### STATED GOAL:
Reproduce verbatim the lines starting at the line containing "Page size: 1654x1241." and ending at the line containing "picture [1, 0, 1654, 337]", both included.

### DATASET RECORDS:
________________________

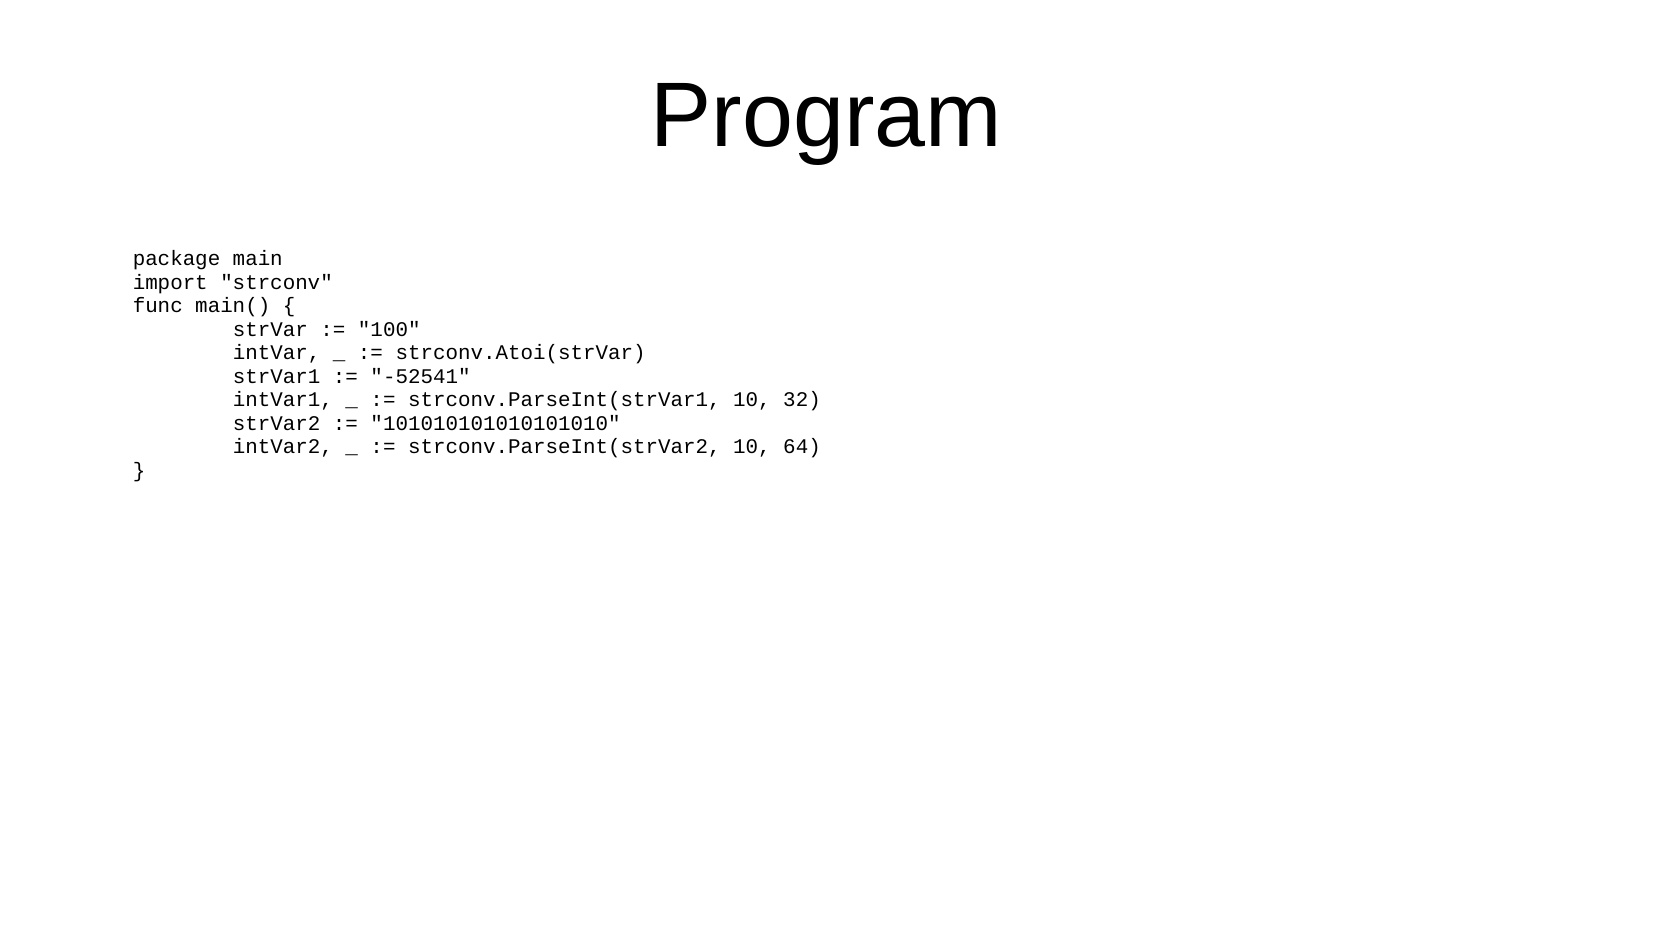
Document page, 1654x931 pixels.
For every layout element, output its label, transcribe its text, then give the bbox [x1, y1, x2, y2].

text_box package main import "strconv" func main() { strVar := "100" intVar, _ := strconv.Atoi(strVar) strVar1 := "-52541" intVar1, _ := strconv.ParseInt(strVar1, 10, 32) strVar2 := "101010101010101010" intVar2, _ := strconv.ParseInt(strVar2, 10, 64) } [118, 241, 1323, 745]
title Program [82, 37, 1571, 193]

________________________

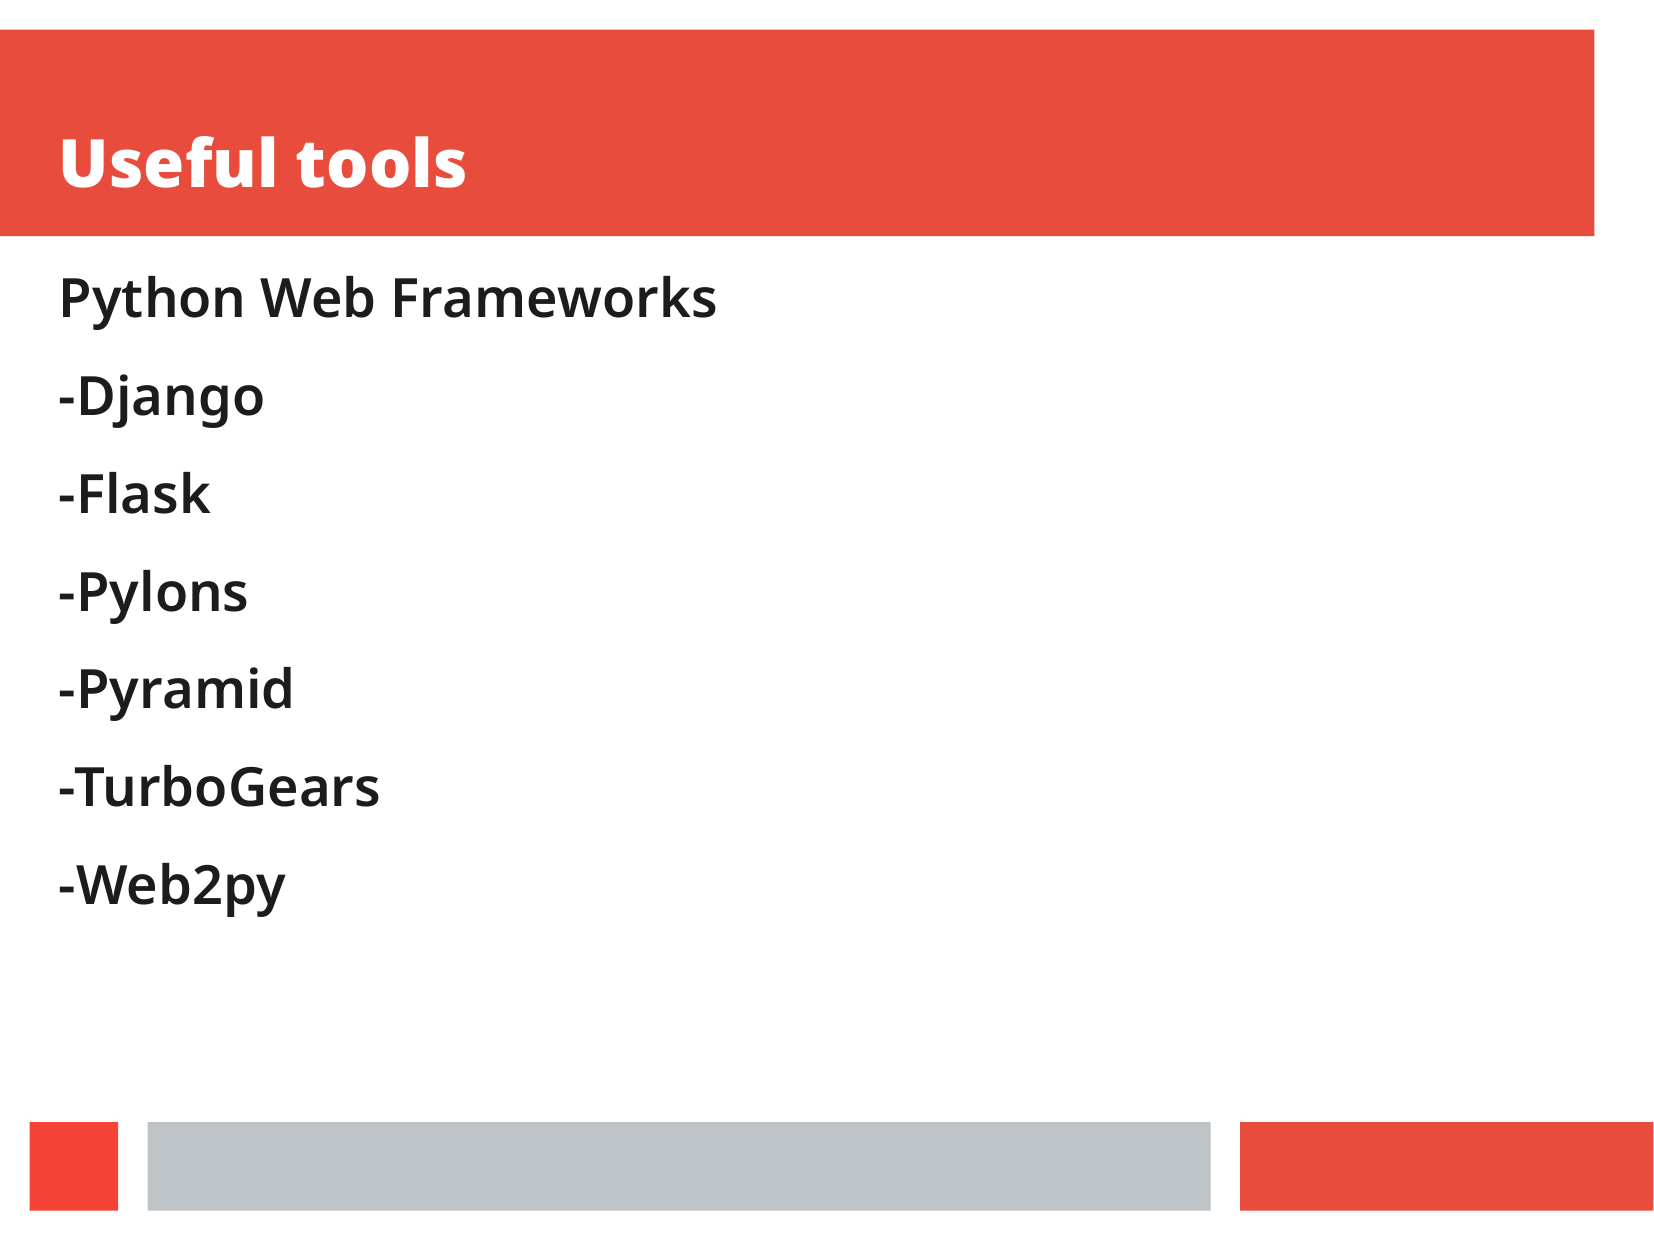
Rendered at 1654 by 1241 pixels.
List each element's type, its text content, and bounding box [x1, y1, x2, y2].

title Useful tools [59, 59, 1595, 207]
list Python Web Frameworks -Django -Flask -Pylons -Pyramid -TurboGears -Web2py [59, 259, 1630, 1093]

________________________

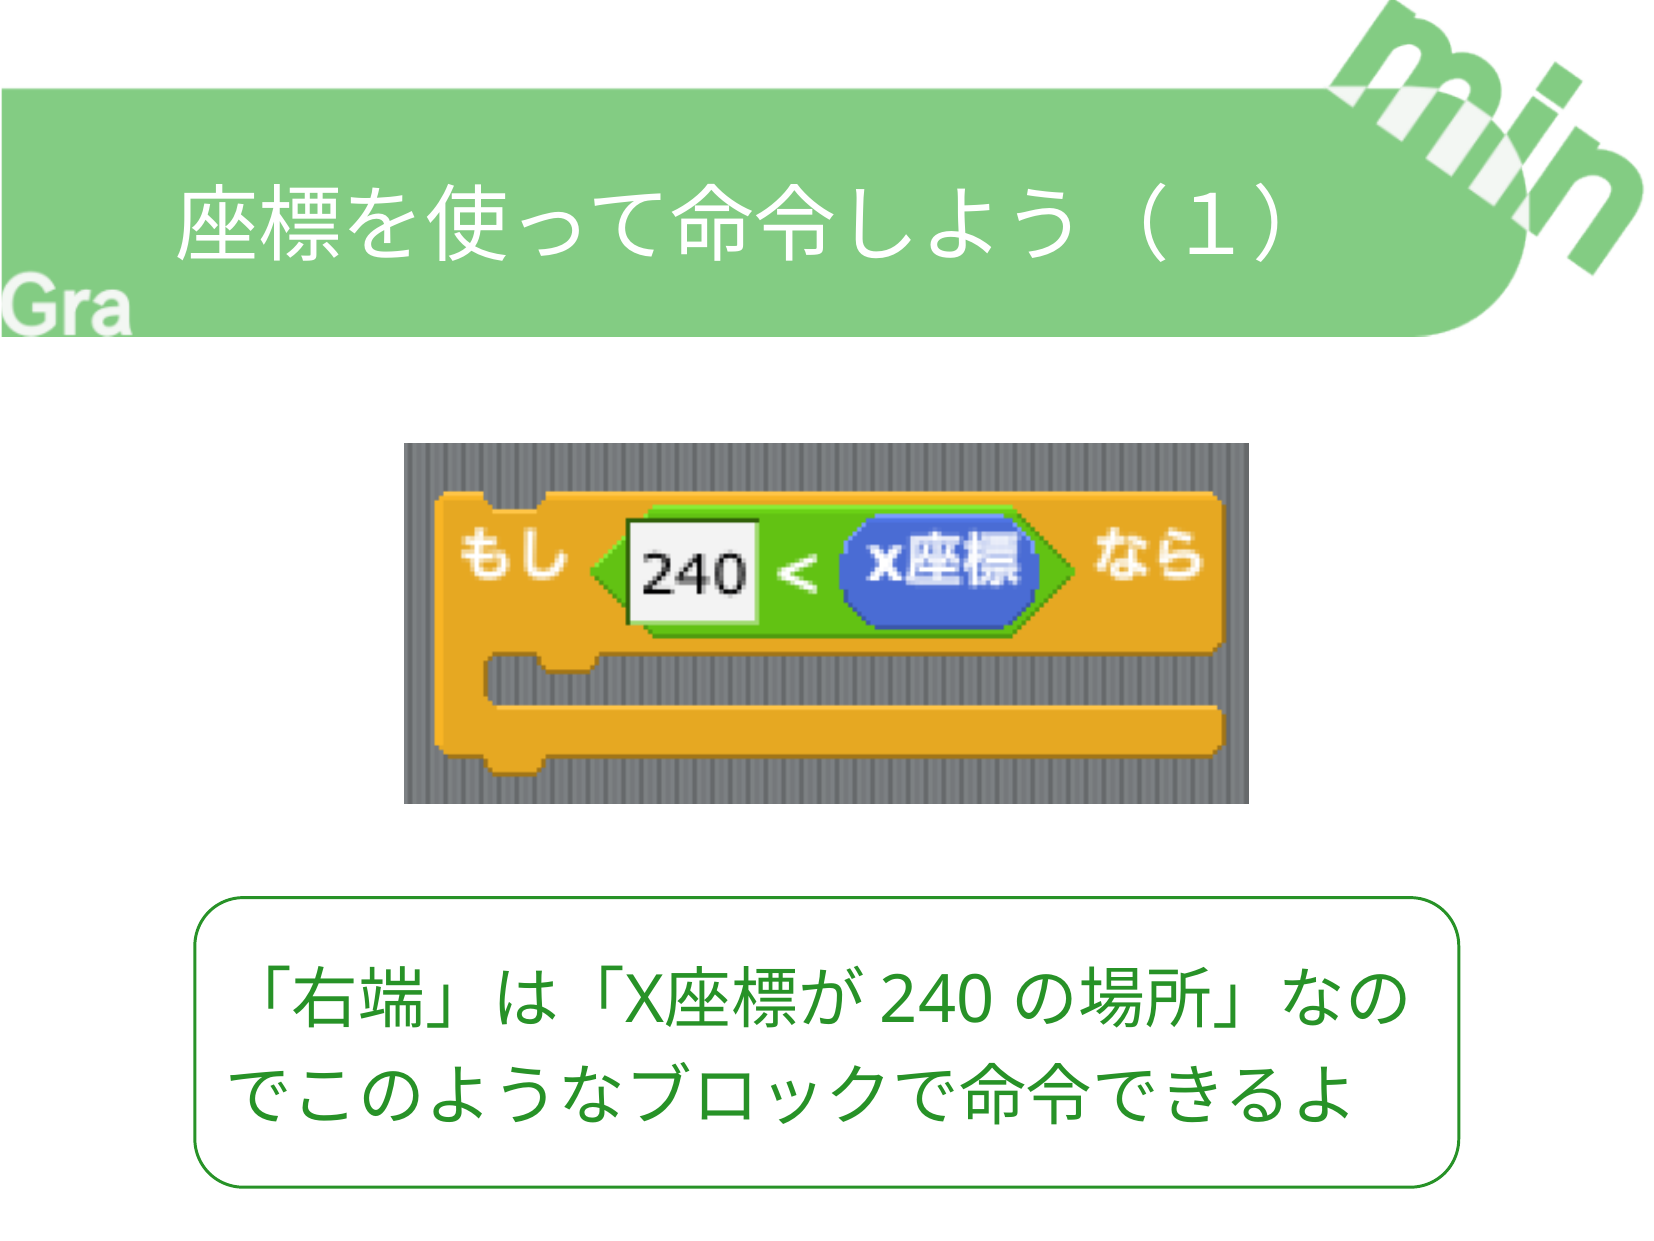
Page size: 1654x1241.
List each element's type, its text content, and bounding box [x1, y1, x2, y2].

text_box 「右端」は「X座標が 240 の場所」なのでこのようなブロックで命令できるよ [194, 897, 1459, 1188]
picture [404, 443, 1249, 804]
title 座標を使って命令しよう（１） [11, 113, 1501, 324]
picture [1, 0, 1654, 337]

________________________

### EXERCISE OUTPUT:
Page size: 1654x1241.
List each element's type, its text content, and bounding box [x1, y1, x2, y2].

text_box 「右端」は「X座標が 240 の場所」なのでこのようなブロックで命令できるよ [194, 897, 1459, 1188]
picture [404, 443, 1249, 804]
title 座標を使って命令しよう（１） [11, 113, 1501, 324]
picture [1, 0, 1654, 337]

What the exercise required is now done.